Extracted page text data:
□ □ □

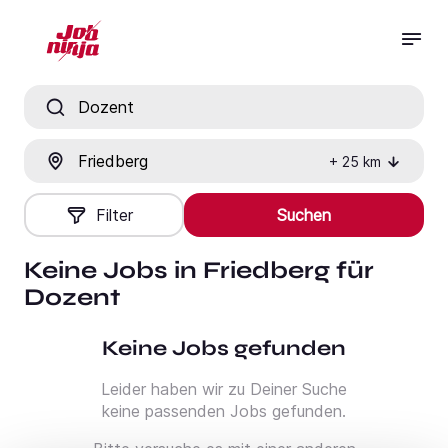
Jobtitel, Fähigkeit oder Firma
Ort
+
25
km
Filter
Suchen
Keine Jobs in Friedberg für
Dozent
Keine Jobs gefunden
Leider haben wir zu Deiner Suche
keine passenden Jobs gefunden.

□ □ □

Your objective: Please duplicate every line of text in the listing above with no changes, leaving out the picture.

Answer below:
Jobtitel, Fähigkeit oder Firma
Ort
+
25
km
Filter
Suchen
Keine Jobs in Friedberg für
Dozent
Keine Jobs gefunden
Leider haben wir zu Deiner Suche
keine passenden Jobs gefunden.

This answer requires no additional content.